▸ What to work on: Each line from the one containing "For each of" through the final line of the data below must be repeated exactly.

▸ Supplied material:
_ _ _ _

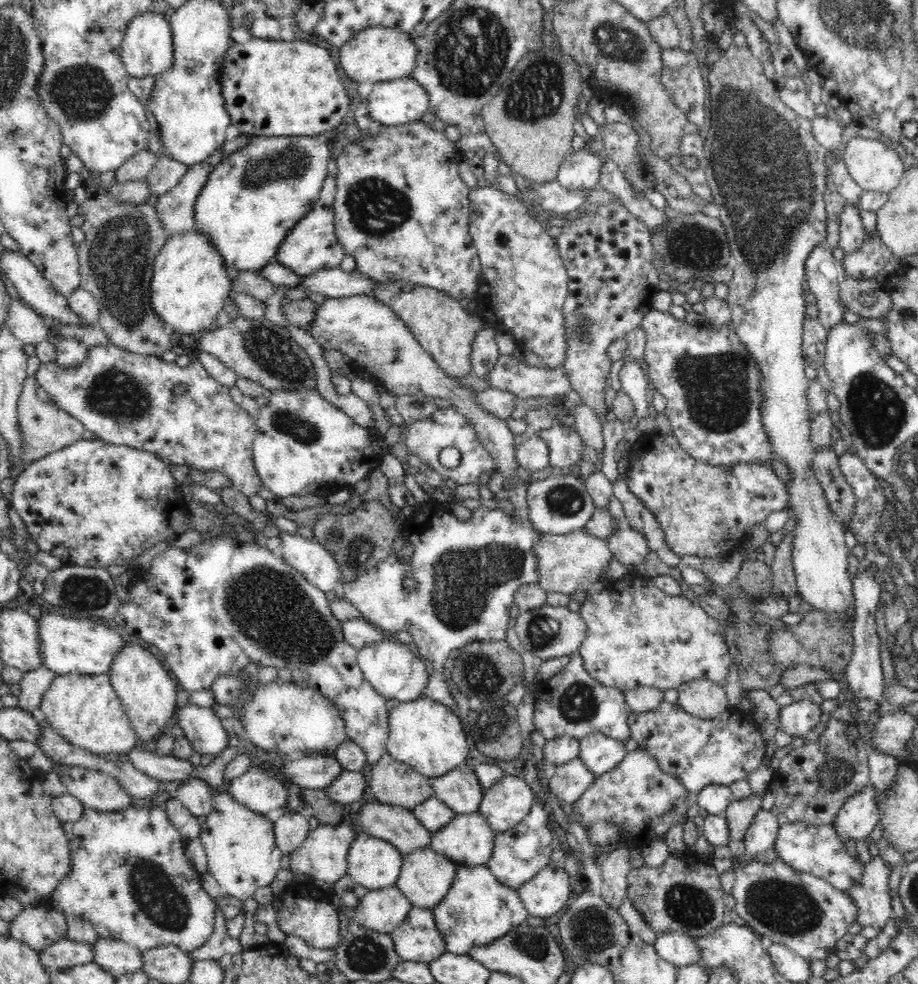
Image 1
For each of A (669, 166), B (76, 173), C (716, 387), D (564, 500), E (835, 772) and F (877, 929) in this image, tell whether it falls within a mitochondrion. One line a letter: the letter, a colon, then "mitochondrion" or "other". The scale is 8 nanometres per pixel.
A: other
B: other
C: mitochondrion
D: mitochondrion
E: mitochondrion
F: other

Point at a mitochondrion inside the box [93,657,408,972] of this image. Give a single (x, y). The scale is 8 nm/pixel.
(156, 894)

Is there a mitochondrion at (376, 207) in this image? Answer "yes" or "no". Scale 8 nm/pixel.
yes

_ _ _ _

▸ Written answer:
For each of A (669, 166), B (76, 173), C (716, 387), D (564, 500), E (835, 772) and F (877, 929) in this image, tell whether it falls within a mitochondrion. One line a letter: the letter, a colon, then "mitochondrion" or "other". The scale is 8 nanometres per pixel.
A: other
B: other
C: mitochondrion
D: mitochondrion
E: mitochondrion
F: other

Point at a mitochondrion inside the box [93,657,408,972] of this image. Give a single (x, y). The scale is 8 nm/pixel.
(156, 894)

Is there a mitochondrion at (376, 207) in this image? Answer "yes" or "no". Scale 8 nm/pixel.
yes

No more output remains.